**Task goal**
Take the data below and repeat it exactly.
========
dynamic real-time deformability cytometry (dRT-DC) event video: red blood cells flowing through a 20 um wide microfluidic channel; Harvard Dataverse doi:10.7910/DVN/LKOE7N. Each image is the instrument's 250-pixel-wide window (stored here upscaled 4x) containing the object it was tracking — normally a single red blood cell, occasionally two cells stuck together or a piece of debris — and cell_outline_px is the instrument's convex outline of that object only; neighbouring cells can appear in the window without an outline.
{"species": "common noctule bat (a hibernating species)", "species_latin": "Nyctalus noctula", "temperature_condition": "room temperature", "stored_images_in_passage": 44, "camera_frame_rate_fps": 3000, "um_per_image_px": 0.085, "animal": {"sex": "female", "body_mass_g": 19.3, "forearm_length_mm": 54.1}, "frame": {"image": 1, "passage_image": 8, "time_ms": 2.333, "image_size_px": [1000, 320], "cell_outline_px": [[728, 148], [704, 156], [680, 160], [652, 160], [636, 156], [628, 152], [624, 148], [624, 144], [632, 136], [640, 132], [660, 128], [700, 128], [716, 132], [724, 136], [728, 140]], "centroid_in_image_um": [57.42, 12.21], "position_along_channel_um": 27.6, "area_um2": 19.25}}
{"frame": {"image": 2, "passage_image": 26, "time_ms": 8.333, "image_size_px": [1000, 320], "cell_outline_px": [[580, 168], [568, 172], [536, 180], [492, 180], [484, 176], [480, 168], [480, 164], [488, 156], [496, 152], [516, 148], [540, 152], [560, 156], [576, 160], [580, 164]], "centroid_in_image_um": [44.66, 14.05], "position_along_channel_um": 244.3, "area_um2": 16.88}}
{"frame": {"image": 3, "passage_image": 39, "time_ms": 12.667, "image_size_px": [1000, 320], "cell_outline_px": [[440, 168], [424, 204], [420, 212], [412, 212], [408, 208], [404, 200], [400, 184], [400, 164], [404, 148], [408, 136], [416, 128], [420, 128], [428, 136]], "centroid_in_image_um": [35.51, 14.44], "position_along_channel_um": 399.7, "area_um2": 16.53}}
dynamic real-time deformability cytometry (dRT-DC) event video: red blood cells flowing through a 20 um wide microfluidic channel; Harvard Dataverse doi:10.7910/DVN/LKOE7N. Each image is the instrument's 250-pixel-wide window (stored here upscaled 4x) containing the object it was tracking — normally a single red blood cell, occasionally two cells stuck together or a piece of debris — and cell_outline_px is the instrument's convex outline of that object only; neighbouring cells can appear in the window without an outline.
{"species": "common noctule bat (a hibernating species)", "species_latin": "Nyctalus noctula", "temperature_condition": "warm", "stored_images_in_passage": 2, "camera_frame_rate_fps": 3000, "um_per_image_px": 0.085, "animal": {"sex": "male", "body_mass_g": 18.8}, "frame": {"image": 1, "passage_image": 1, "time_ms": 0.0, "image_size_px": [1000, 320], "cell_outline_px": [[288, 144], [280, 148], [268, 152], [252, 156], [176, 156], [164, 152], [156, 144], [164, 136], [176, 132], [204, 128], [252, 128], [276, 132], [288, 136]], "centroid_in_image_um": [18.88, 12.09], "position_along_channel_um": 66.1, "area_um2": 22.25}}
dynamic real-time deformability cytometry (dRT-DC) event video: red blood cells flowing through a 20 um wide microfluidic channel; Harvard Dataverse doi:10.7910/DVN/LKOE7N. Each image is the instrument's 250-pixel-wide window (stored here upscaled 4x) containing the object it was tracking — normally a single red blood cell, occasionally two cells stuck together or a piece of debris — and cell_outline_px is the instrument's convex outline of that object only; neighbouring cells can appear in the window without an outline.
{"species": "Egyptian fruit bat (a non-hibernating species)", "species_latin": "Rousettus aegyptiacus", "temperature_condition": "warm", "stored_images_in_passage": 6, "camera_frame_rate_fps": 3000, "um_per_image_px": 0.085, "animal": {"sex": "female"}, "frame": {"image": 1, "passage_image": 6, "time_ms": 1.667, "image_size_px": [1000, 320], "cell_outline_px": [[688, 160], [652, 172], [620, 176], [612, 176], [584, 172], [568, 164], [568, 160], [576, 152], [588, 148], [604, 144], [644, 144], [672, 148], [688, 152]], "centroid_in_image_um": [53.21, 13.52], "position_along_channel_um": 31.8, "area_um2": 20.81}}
========
**Exercise response**
dynamic real-time deformability cytometry (dRT-DC) event video: red blood cells flowing through a 20 um wide microfluidic channel; Harvard Dataverse doi:10.7910/DVN/LKOE7N. Each image is the instrument's 250-pixel-wide window (stored here upscaled 4x) containing the object it was tracking — normally a single red blood cell, occasionally two cells stuck together or a piece of debris — and cell_outline_px is the instrument's convex outline of that object only; neighbouring cells can appear in the window without an outline.
{"species": "common noctule bat (a hibernating species)", "species_latin": "Nyctalus noctula", "temperature_condition": "room temperature", "stored_images_in_passage": 44, "camera_frame_rate_fps": 3000, "um_per_image_px": 0.085, "animal": {"sex": "female", "body_mass_g": 19.3, "forearm_length_mm": 54.1}, "frame": {"image": 1, "passage_image": 8, "time_ms": 2.333, "image_size_px": [1000, 320], "cell_outline_px": [[728, 148], [704, 156], [680, 160], [652, 160], [636, 156], [628, 152], [624, 148], [624, 144], [632, 136], [640, 132], [660, 128], [700, 128], [716, 132], [724, 136], [728, 140]], "centroid_in_image_um": [57.42, 12.21], "position_along_channel_um": 27.6, "area_um2": 19.25}}
{"frame": {"image": 2, "passage_image": 26, "time_ms": 8.333, "image_size_px": [1000, 320], "cell_outline_px": [[580, 168], [568, 172], [536, 180], [492, 180], [484, 176], [480, 168], [480, 164], [488, 156], [496, 152], [516, 148], [540, 152], [560, 156], [576, 160], [580, 164]], "centroid_in_image_um": [44.66, 14.05], "position_along_channel_um": 244.3, "area_um2": 16.88}}
{"frame": {"image": 3, "passage_image": 39, "time_ms": 12.667, "image_size_px": [1000, 320], "cell_outline_px": [[440, 168], [424, 204], [420, 212], [412, 212], [408, 208], [404, 200], [400, 184], [400, 164], [404, 148], [408, 136], [416, 128], [420, 128], [428, 136]], "centroid_in_image_um": [35.51, 14.44], "position_along_channel_um": 399.7, "area_um2": 16.53}}
dynamic real-time deformability cytometry (dRT-DC) event video: red blood cells flowing through a 20 um wide microfluidic channel; Harvard Dataverse doi:10.7910/DVN/LKOE7N. Each image is the instrument's 250-pixel-wide window (stored here upscaled 4x) containing the object it was tracking — normally a single red blood cell, occasionally two cells stuck together or a piece of debris — and cell_outline_px is the instrument's convex outline of that object only; neighbouring cells can appear in the window without an outline.
{"species": "common noctule bat (a hibernating species)", "species_latin": "Nyctalus noctula", "temperature_condition": "warm", "stored_images_in_passage": 2, "camera_frame_rate_fps": 3000, "um_per_image_px": 0.085, "animal": {"sex": "male", "body_mass_g": 18.8}, "frame": {"image": 1, "passage_image": 1, "time_ms": 0.0, "image_size_px": [1000, 320], "cell_outline_px": [[288, 144], [280, 148], [268, 152], [252, 156], [176, 156], [164, 152], [156, 144], [164, 136], [176, 132], [204, 128], [252, 128], [276, 132], [288, 136]], "centroid_in_image_um": [18.88, 12.09], "position_along_channel_um": 66.1, "area_um2": 22.25}}
dynamic real-time deformability cytometry (dRT-DC) event video: red blood cells flowing through a 20 um wide microfluidic channel; Harvard Dataverse doi:10.7910/DVN/LKOE7N. Each image is the instrument's 250-pixel-wide window (stored here upscaled 4x) containing the object it was tracking — normally a single red blood cell, occasionally two cells stuck together or a piece of debris — and cell_outline_px is the instrument's convex outline of that object only; neighbouring cells can appear in the window without an outline.
{"species": "Egyptian fruit bat (a non-hibernating species)", "species_latin": "Rousettus aegyptiacus", "temperature_condition": "warm", "stored_images_in_passage": 6, "camera_frame_rate_fps": 3000, "um_per_image_px": 0.085, "animal": {"sex": "female"}, "frame": {"image": 1, "passage_image": 6, "time_ms": 1.667, "image_size_px": [1000, 320], "cell_outline_px": [[688, 160], [652, 172], [620, 176], [612, 176], [584, 172], [568, 164], [568, 160], [576, 152], [588, 148], [604, 144], [644, 144], [672, 148], [688, 152]], "centroid_in_image_um": [53.21, 13.52], "position_along_channel_um": 31.8, "area_um2": 20.81}}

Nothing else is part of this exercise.